+++ Dataset content +++
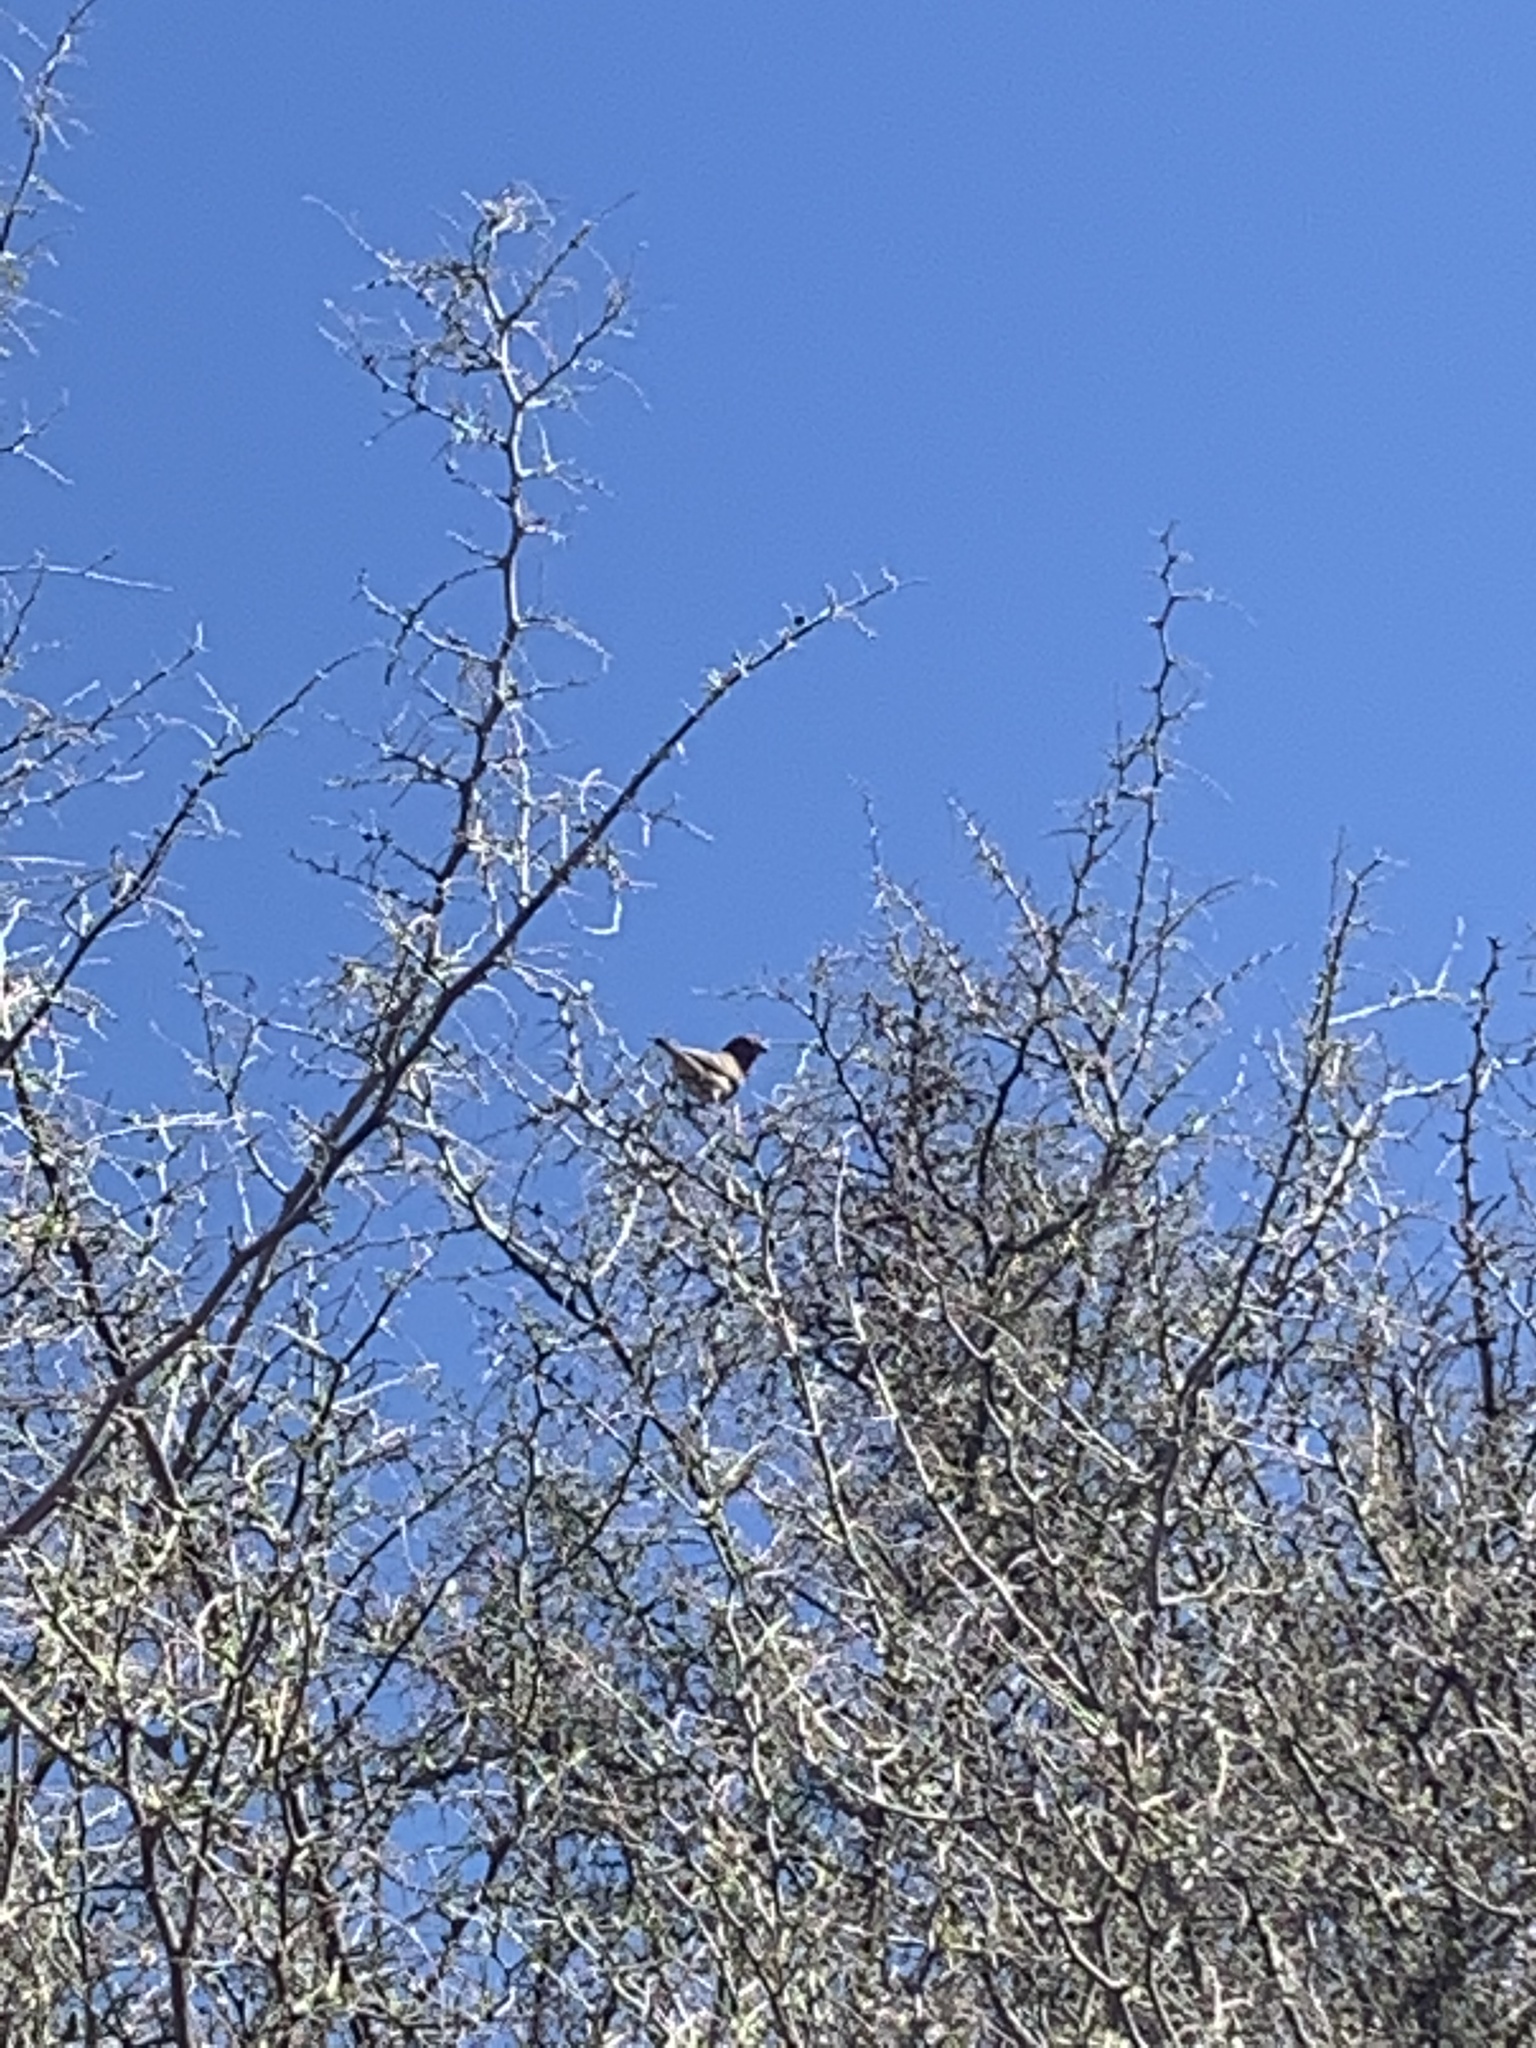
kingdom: Animalia
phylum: Chordata
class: Aves
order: Passeriformes
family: Fringillidae
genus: Haemorhous
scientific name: Haemorhous mexicanus
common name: House finch
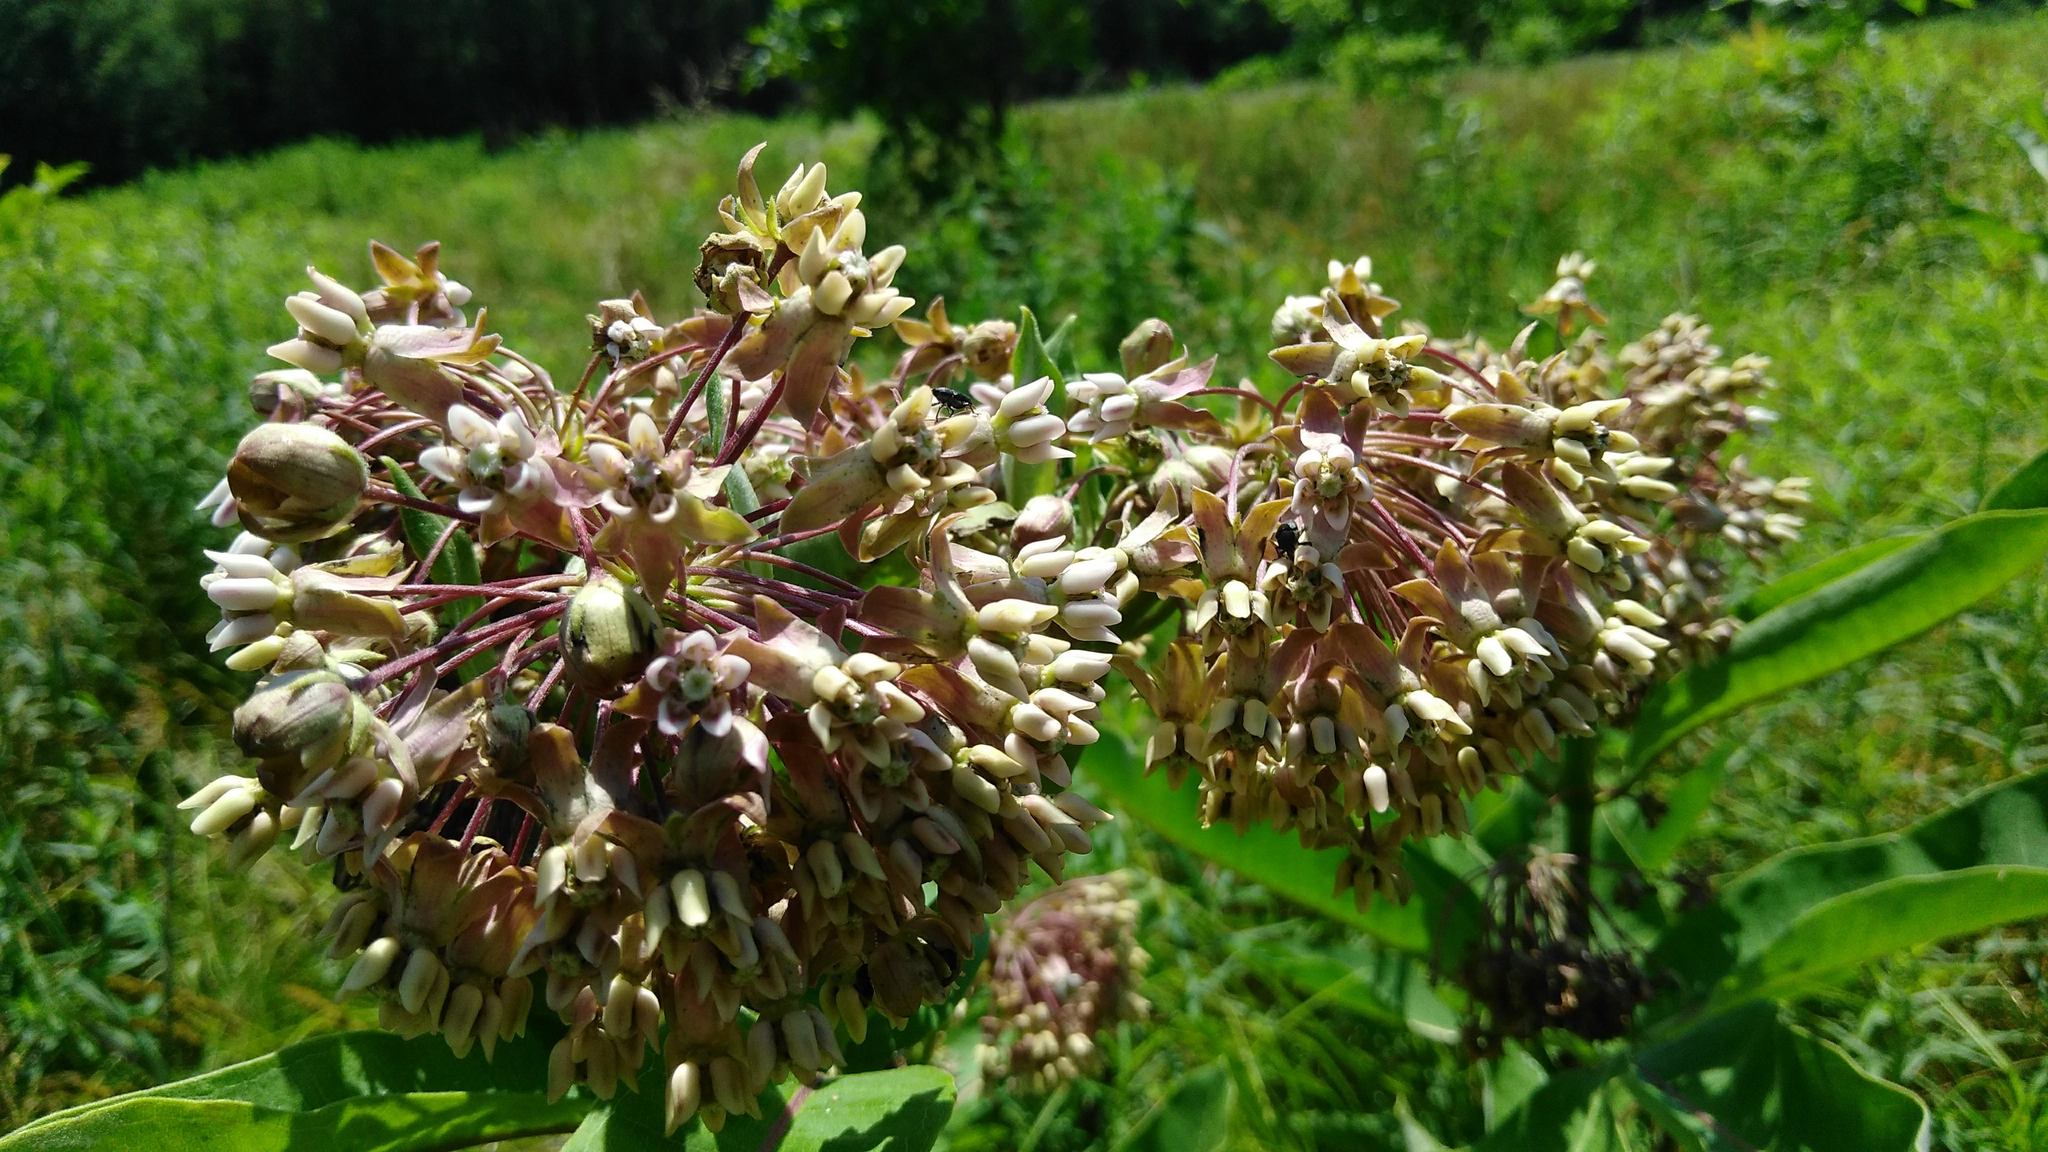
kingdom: Plantae
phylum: Tracheophyta
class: Magnoliopsida
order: Gentianales
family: Apocynaceae
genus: Asclepias
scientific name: Asclepias syriaca
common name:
+++
What needs to be done —
Present every line of the data above as a Markdown table with two columns, Row and Line, numbering each row and skipping any blank lines. Leave the pictures out.

Task output —
| Row | Line |
|---|---|
| 1 | kingdom: Animalia |
| 2 | phylum: Chordata |
| 3 | class: Aves |
| 4 | order: Passeriformes |
| 5 | family: Fringillidae |
| 6 | genus: Haemorhous |
| 7 | scientific name: Haemorhous mexicanus |
| 8 | common name: House finch |
| 9 | kingdom: Plantae |
| 10 | phylum: Tracheophyta |
| 11 | class: Magnoliopsida |
| 12 | order: Gentianales |
| 13 | family: Apocynaceae |
| 14 | genus: Asclepias |
| 15 | scientific name: Asclepias syriaca |
| 16 | common name: |